Almost as disconcerting to my sense of order, there was no political speech by my mom! Just a generic “Welcome everyone, and enjoy the food!” How could this be? I was cast adrift. No folk songs, no arguing politics? What was left but to eat dessert?

The family room was crowded with cousins saturated with pies and cakes—boysenberry, pumpkin, apple, chocolate babka and amaretto. A smallish dent had been made in the fruit salad, by those of us wishing to balance the scales of guilty pleasures. The twenty-ninth football game of the day played on the big screen television—“Is this the same game that was on nine hours ago?” my mother asked my father.

Then it happened. One of the kids said, “Let’s play ‘So You Think You Can Dance!’” It’s our newest game at home, where my husband and I have been inculcating our “dance-is-for-girls” sons into the cult of a dance competition television show. The game is simple: turn on some music, dance a silly solo, and the panel of “judges” declares, “You’ve made the Top Twenty!” and the dancer goes wild.

There in the family room, with the big-screen football game as backdrop, the dancing began. We picked the most likely to break the ice and began to chant his name, “Christopher! Christopher!” After a few moments, he stood up, took his place on the floor, and Thanksgiving will never be the same.

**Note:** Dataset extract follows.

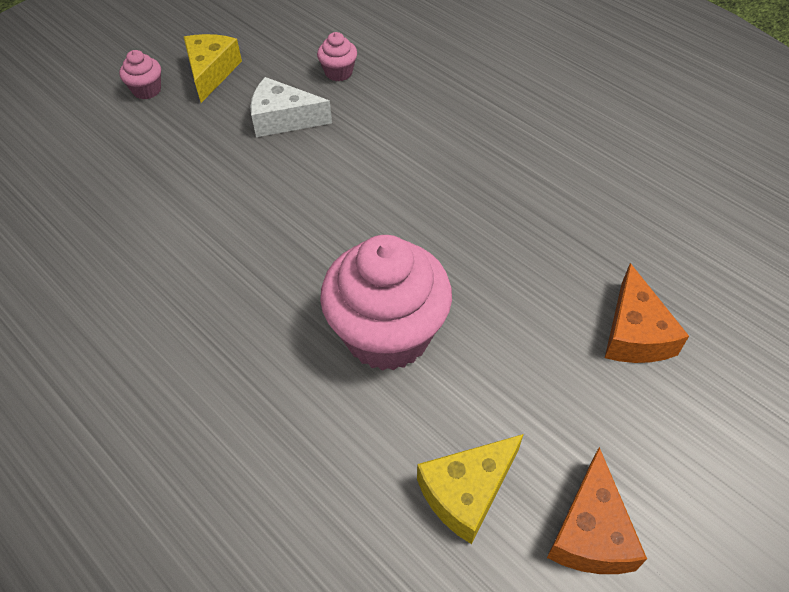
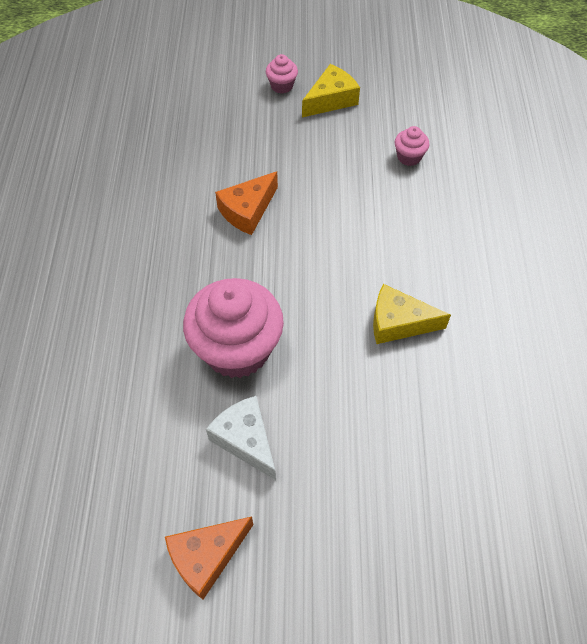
camera: 45 degrees right, 5 degrees up
(283, 119) = (337, 165): white cheese -> white cheese (245, 440)
(466, 492) = (173, 471): yellow cheese -> yellow cheese (398, 323)
(634, 333) = (376, 484): orange cheese -> orange cheese (247, 210)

Within seconds everyone was laughing as he leaped, stretched, and grabbed his body a la Michael Jackson. Immediately after him came my father, who has for years maintained that he is a natural born tap dancer and ballerina. His performance demonstrated that passion for sports and love of dance are not exclusive qualities. Over the course of the next hour, our five-year-old son danced several solos, our eight-year-old son (still with a broken foot) spun on the floor in his version of break-dancing. Their grandfather came back out for a duet with his granddaughter, lifts, spins and all. Their grandmother got up for her turn, and even cousin Joe from Minnesota felt the spirit of dance take him over. All the kids spun and jumped and wiggled together in a grand finale. But my favorite part? My children watching their mother, grandfather and great-grandmother doing a kickline to Frank Sinatra singing “New York, New York” If that’s not a new tradition to be thankful for, I don’t know what is.